*Document text*.
The "any" and "some" functions are simple extensions of the "g" function, taking whatever parameters are passed into "any" and "some" and passing them directly onto the "g" function. Instead of preprocessing the parameters like we did in the "qa" function, instead we hardcode some default values for the quantifier "min" value. i.e. the [0] and [1] parts of the code passed into the "g" function.

slist

The "slist" function is a more complex extension of basic grammar components. The "slist" subroutine can be simplified to something like this:

        sub slist {
                my($item,$separator,$trailingseparatorallowed) = @_;
                my $extension;

                if($trailingsepatorallowed){
                        # an item, 
                        # followed by any number of (separator item) 
                        # and maybe one separator at end
                        $extension = series( $item,  any($separator, $item), maybe($separator) );
                } else {
                        # an item, followed by any number of ( separator item )                 
                        $extension = series( $item, any($separator, $item) );
                }

                return $extension;
        }
        

The "slist" function is also not something that can be supported by normal parser "rules". The "slist" subroutine is called during the "generation" phase, before the parser is built, and based on the parameters passed in, it decides what sort of grammar to build for a separated list.

FULL GRAMMAR EXAMPLES

trekisms

The following grammar shows how one might identify dialogue and attribute it to a particular fictional character.

The "attributeline" subroutine is basically an extension which allows us to bundle the functionality of the output into one spot and then easily use that functionality at several different points in the grammar.

*Dataset content*.
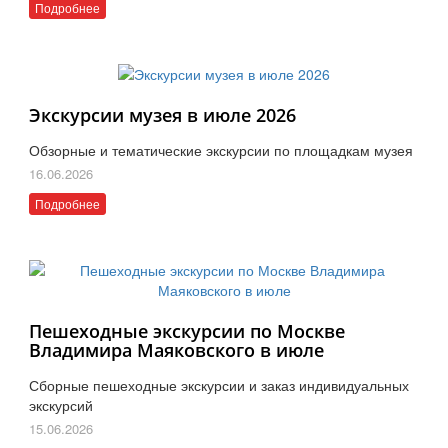
Подробнее
Экскурсии музея в июле 2026
Обзорные и тематические экскурсии по площадкам музея
16.06.2026
Подробнее
Пешеходные экскурсии по Москве
Владимира Маяковского в июле
Сборные пешеходные экскурсии и заказ индивидуальных
экскурсий
15.06.2026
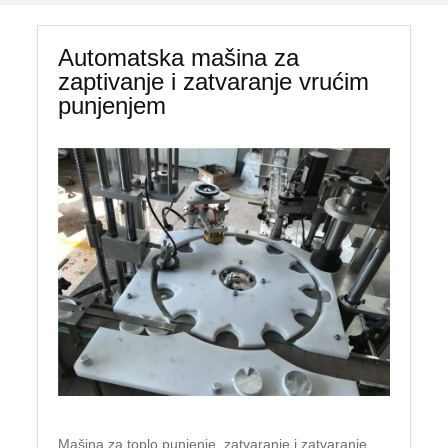
Automatska mašina za
zaptivanje i zatvaranje vrućim
punjenjem
Mašina za toplo punjenje, zatvaranje i zatvaranje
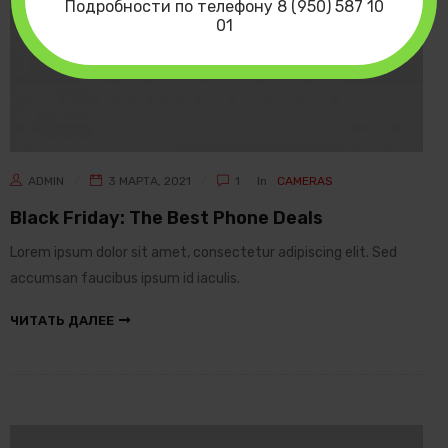
Подробности по телефону 8 (950) 587 10
01
ADMIN
3 МАРТА, 2021
1
In
CAMERAS
Black Friday: The Best Phone Deals
Lorem ipsum dolor sit amet, consectetur adipiscing elit. Sed
accumsan faucibus ipsum id iaculis.
ЧИТАТЬ ДАЛЕЕ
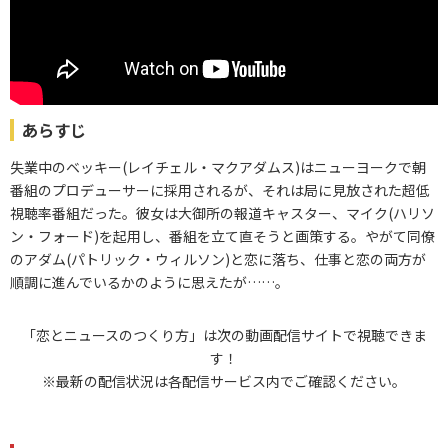
あらすじ
失業中のベッキー(レイチェル・マクアダムス)はニューヨークで朝
番組のプロデューサーに採用されるが、それは局に見放された超低
視聴率番組だった。彼女は大御所の報道キャスター、マイク(ハリソ
ン・フォード)を起用し、番組を立て直そうと画策する。やがて同僚
のアダム(パトリック・ウィルソン)と恋に落ち、仕事と恋の両方が
順調に進んでいるかのように思えたが……。
「恋とニュースのつくり方」は次の動画配信サイトで視聴できま
す！
※最新の配信状況は各配信サービス内でご確認ください。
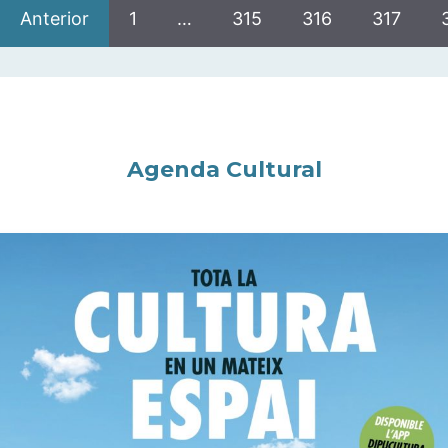
Anterior
1
…
315
316
317
Agenda Cultural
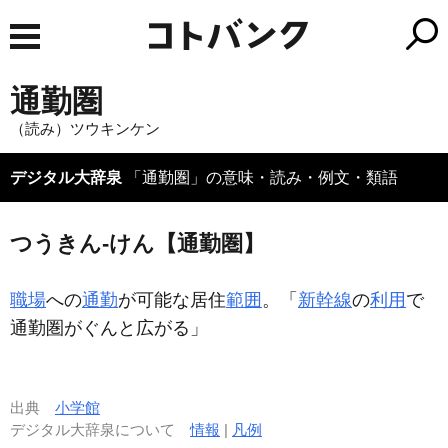
通勤圏
（読み）ツウキンケン
デジタル大辞泉
「通勤圏」の意味・読み・例文・類語
つうきん‐けん【通勤圏】
職場
への
通勤
が可能な居住
範囲
。「
新幹線
の
利用
で
通勤圏
がぐんと広がる」
出典
小学館
デジタル大辞泉について
情報
|
凡例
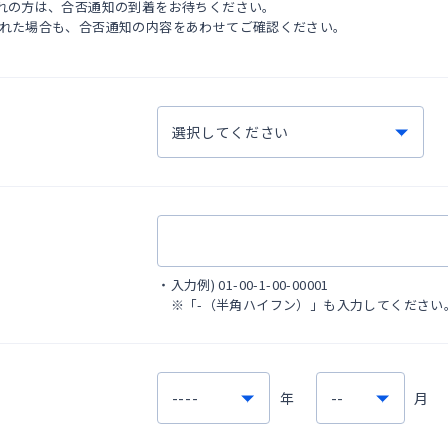
れの方は、合否通知の到着をお待ちください。
された場合も、合否通知の内容をあわせてご確認ください。
・
入力例) 01-00-1-00-00001
※「-（半角ハイフン）」も入力してください
年
月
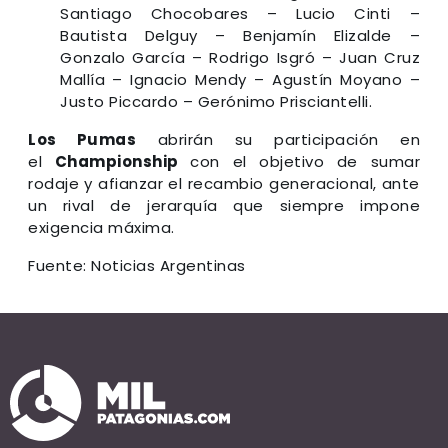
Santiago Chocobares – Lucio Cinti –
Bautista Delguy – Benjamín Elizalde –
Gonzalo García – Rodrigo Isgró – Juan Cruz
Mallía – Ignacio Mendy – Agustín Moyano –
Justo Piccardo – Gerónimo Prisciantelli.
Los Pumas
abrirán su participación en
el
Championship
con el objetivo de sumar
rodaje y afianzar el recambio generacional, ante
un rival de jerarquía que siempre impone
exigencia máxima.
Fuente: Noticias Argentinas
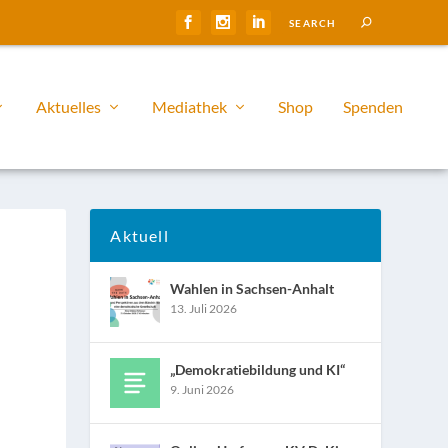
Aktuelles
Mediathek
Shop
Spenden
Aktuell
Wahlen in Sachsen-Anhalt
13. Juli 2026
„Demokratiebildung und KI“
9. Juni 2026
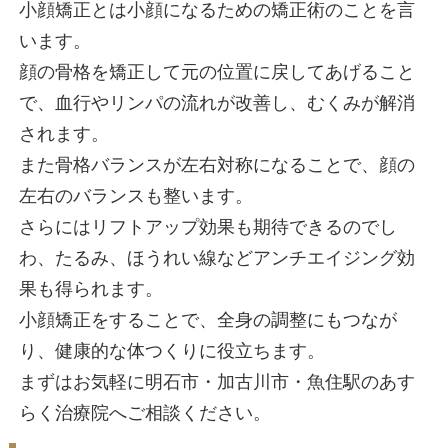
このようなお悩みはありま
顔の大きさが気になる
しわ、たるみ、ほうれい線をなん
フェイスラインのたるみやむくみ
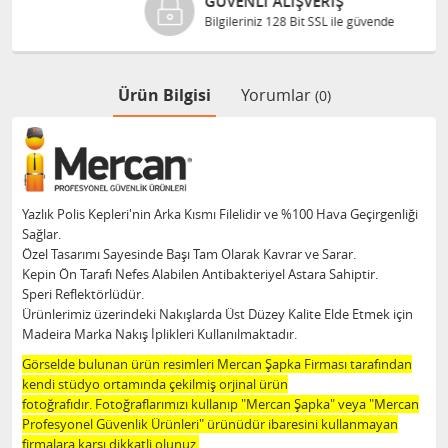
GÜVENLI ALIŞVERIŞ
Bilgileriniz 128 Bit SSL ile güvende
Ürün Bilgisi
Yorumlar
(0)
Yazlık Polis Kepleri'nin Arka Kısmı Filelidir ve %100 Hava Geçirgenliği
Sağlar.
Özel Tasarımı Sayesinde Başı Tam Olarak Kavrar ve Sarar.
Kepin Ön Tarafı Nefes Alabilen Antibakteriyel Astara Sahiptir.
Speri Reflektörlüdür.
Ürünlerimiz üzerindeki Nakışlarda Üst Düzey Kalite Elde Etmek için
Madeira Marka Nakış İplikleri Kullanılmaktadır.
Görselde bulunan ürün resimleri Mercan Şapka Firması tarafından
kendi stüdyo ortamında çekilmiş orjinal ürün
fotoğrafıdır. Fotoğraflarımızı kullanıp "Mercan Şapka" veya "Mercan
Profesyonel Güvenlik Ürünleri" ürünüdür ibaresini kullanmayan
firmalara karşı dikkatli olunuz.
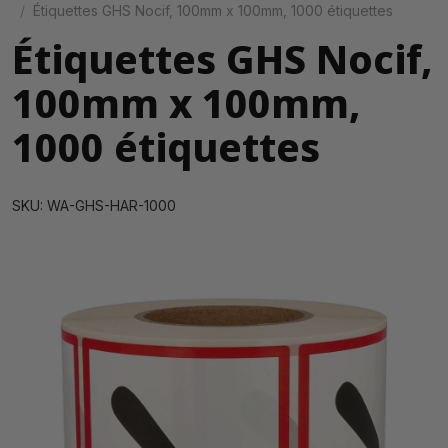
Étiquettes GHS Nocif, 100mm x 100mm, 1000 étiquettes
Étiquettes GHS Nocif,
100mm x 100mm,
1000 étiquettes
SKU: WA-GHS-HAR-1000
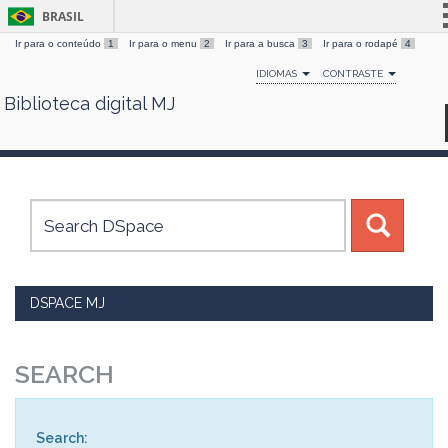
BRASIL
Ir para o conteúdo
1
Ir para o menu
2
Ir para a busca
3
Ir para o rodapé
4
Simplifique!
IDIOMAS
CONTRASTE
Comunica BR
Biblioteca digital MJ
Skip
Participe
navigation
Acesso à informação
Legislação
Canais
DSPACE MJ
SEARCH
Search:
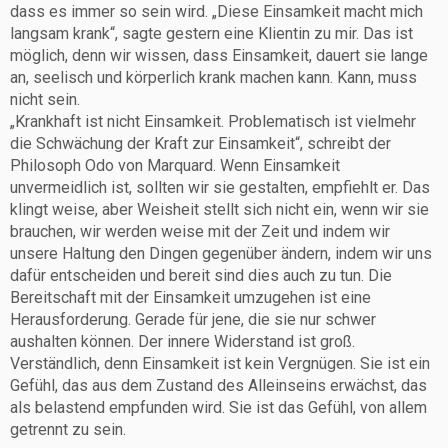
dass es immer so sein wird. „Diese Einsamkeit macht mich
langsam krank“, sagte gestern eine Klientin zu mir. Das ist
möglich, denn wir wissen, dass Einsamkeit, dauert sie lange
an, seelisch und körperlich krank machen kann. Kann, muss
nicht sein.
„Krankhaft ist nicht Einsamkeit. Problematisch ist vielmehr
die Schwächung der Kraft zur Einsamkeit“, schreibt der
Philosoph Odo von Marquard. Wenn Einsamkeit
unvermeidlich ist, sollten wir sie gestalten, empfiehlt er. Das
klingt weise, aber Weisheit stellt sich nicht ein, wenn wir sie
brauchen, wir werden weise mit der Zeit und indem wir
unsere Haltung den Dingen gegenüber ändern, indem wir uns
dafür entscheiden und bereit sind dies auch zu tun. Die
Bereitschaft mit der Einsamkeit umzugehen ist eine
Herausforderung. Gerade für jene, die sie nur schwer
aushalten können. Der innere Widerstand ist groß.
Verständlich, denn Einsamkeit ist kein Vergnügen. Sie ist ein
Gefühl, das aus dem Zustand des Alleinseins erwächst, das
als belastend empfunden wird. Sie ist das Gefühl, von allem
getrennt zu sein.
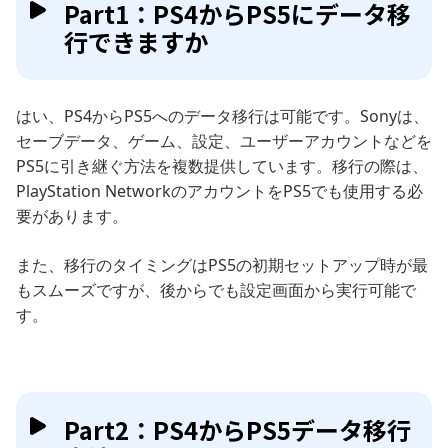
Part1：PS4からPS5にデータ移
行できますか
はい、PS4からPS5へのデータ移行は可能です。Sonyは、
セーブデータ、ゲーム、設定、ユーザーアカウントなどを
PS5に引き継ぐ方法を複数提供しています。移行の際は、
PlayStation NetworkのアカウントをPS5でも使用する必
要があります。
また、移行のタイミングはPS5の初期セットアップ時が最
もスムーズですが、後からでも設定画面から実行可能で
す。
Part2：PS4からPS5データ移行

*Task brief*.
Rewrite the paragraph in the grammar text that begins 'The "slist" function is also not something' in fewer words, keeping its main facts. Work from the grammar text alone, not the records.

*Result below*.
Normal parser "rules" cannot support "slist." It runs during the "generation" phase, before the parser is built. Its parameters decide what grammar it builds for a separated list.